# Magic Lantern; innovative software or an expensive brick maker?



## Frodosbigtoe (Jan 16, 2013)

New to Magic Lantern, can someone give me their experience with the software?


----------



## gjones5252 (Jan 16, 2013)

Magic lantern is an awesome additional software to your camera. It has some extremely useful features to your camera that are absolutely indespensible. I have used it one t3i,60d and 5d mark ii. I won't use it on my 5 d iii yet as its still in beta. There are a few gimmick settings but as usual you only have to use the ones you need. Haven't had a single problem. Read their website thoroughly as it will probably answer all your questions including the reliability as they(he) are very open. If you have a more specific question feel free to message me.


----------



## gigabellone (Jan 18, 2013)

Magic Lantern is an awesome piece of software, it greatly extends the features list of the camera. Some of its features made some works a lot easier, like recording a stop motion movie: the ghost image overlay is mandatory in that case. I'm also into long exposure stills and time lapse videos, and the built in bulb timer/intervalometer and the countless video tweaking options made everything possible, and fun. You just can't do these things with the stock firmware.

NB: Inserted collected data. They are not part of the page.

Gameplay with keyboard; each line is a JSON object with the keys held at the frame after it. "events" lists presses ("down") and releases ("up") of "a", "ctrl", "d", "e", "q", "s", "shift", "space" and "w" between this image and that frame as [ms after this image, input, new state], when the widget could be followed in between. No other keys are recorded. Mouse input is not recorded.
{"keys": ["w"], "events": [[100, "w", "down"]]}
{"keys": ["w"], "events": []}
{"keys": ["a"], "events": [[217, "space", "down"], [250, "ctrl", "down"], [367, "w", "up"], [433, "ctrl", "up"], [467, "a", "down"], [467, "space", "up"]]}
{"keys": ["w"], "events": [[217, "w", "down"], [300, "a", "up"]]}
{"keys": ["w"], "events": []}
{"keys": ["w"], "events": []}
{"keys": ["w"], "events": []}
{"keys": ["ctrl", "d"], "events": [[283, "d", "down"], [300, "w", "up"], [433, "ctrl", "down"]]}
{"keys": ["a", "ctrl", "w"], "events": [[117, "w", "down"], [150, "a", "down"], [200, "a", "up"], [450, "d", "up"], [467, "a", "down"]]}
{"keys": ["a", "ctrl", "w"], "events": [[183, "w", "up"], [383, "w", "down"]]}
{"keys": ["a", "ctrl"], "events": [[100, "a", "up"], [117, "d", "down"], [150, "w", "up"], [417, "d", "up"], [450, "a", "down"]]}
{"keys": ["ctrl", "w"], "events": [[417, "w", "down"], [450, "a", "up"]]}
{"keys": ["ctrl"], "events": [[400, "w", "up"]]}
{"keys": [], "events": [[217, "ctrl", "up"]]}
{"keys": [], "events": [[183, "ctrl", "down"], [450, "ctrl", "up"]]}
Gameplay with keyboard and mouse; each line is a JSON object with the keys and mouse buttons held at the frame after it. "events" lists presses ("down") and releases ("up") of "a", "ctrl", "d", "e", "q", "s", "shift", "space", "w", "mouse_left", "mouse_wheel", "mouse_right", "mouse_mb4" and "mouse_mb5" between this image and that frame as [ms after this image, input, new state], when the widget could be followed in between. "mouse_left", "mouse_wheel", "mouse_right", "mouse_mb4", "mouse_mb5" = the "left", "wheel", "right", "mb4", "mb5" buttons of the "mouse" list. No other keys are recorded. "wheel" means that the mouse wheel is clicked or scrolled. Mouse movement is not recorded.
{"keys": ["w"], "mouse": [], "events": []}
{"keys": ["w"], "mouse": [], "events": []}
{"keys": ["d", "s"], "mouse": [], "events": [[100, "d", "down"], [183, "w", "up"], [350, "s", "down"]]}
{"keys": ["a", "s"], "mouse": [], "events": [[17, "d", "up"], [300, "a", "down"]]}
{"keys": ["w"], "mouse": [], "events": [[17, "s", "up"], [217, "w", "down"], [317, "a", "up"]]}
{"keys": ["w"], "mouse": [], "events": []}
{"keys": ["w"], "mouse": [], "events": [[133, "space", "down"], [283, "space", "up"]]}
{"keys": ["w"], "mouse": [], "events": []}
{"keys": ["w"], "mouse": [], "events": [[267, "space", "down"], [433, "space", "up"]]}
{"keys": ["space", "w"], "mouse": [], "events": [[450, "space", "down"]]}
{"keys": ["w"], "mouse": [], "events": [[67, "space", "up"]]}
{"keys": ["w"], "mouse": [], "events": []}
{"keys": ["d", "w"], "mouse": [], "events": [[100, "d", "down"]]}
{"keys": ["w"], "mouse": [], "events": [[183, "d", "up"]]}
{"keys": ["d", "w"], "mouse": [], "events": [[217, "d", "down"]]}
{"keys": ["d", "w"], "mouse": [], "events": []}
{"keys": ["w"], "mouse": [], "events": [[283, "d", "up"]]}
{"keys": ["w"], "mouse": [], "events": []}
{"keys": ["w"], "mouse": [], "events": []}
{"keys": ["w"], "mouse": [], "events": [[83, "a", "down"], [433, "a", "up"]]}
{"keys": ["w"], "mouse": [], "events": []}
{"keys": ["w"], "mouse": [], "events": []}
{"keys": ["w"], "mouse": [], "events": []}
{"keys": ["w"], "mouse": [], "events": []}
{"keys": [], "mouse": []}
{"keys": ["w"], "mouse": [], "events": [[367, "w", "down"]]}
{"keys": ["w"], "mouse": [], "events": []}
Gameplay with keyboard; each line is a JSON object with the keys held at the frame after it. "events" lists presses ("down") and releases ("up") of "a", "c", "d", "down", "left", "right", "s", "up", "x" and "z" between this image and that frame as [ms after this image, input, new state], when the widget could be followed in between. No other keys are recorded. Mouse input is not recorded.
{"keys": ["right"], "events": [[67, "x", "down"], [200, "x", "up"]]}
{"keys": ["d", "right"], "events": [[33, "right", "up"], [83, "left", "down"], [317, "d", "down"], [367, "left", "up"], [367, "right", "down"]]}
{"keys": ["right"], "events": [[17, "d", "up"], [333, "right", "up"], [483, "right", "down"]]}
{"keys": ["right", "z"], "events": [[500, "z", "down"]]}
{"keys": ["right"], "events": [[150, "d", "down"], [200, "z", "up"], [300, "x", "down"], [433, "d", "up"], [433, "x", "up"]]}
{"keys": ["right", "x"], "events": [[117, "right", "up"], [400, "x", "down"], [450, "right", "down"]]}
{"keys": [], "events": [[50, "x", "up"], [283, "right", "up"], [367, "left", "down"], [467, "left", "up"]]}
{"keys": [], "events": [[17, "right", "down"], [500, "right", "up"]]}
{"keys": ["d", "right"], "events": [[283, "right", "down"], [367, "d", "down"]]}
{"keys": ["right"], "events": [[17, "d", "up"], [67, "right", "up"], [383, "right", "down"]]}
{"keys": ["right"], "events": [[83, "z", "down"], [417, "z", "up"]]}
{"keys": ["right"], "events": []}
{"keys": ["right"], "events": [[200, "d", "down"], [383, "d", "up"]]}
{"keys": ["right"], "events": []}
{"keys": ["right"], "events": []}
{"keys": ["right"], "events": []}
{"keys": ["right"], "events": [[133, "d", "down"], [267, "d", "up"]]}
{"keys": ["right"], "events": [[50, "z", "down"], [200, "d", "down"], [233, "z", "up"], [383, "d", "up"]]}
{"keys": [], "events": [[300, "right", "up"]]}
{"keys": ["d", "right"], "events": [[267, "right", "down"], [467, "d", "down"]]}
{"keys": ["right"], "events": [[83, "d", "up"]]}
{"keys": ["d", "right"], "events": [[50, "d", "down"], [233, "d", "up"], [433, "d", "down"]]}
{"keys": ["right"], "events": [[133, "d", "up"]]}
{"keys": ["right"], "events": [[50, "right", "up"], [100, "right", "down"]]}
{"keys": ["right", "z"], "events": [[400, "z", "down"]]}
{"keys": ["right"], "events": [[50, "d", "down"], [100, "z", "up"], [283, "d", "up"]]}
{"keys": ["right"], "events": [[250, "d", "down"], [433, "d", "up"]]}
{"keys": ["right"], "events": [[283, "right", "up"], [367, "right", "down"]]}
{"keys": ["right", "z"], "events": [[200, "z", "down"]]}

I read in your signature that you have a 500d: try installing ML on that body first, get familiar with the software, and see if it fits you (i'm pretty sure it will).


----------



## syder (Jan 18, 2013)

Unless you have, or know of people who've had their cameras bricked by ML (the OP suggests you hyaven't) can i suggest changing the title of this thread.

A lot of people are put off using their really useful software because of the (practically non-existent) threat of bricking their camera. So long as you are able to follow simple instructions there really is absolutely no problems with their stable releases. Their alpha/betas in my experience (about half a dozen cameras including 500ds 600ds 5dm2's 5dm3) are also fine.


----------



## tron (Jan 18, 2013)

I use just a subset of MLs capabilities in my 5DMkII and I am happy. The thread title is misleading...


----------



## RichardTHF (Jan 18, 2013)

Yeah, the Title is wrong change it as Magic Lantern is Fantastic, i have tried it on a 500D, 550D, 600D, 5D Mk2, and 7D and have had no problems what so ever, as far as i am aware there has never been a brick on any of there stable releases (or even Unstable Releases) //Rich


----------



## Marsu42 (Jan 18, 2013)

syder said:


> Unless you have, or know of people who've had their cameras bricked by ML (the OP suggests you hyaven't) can i suggest changing the title of this thread.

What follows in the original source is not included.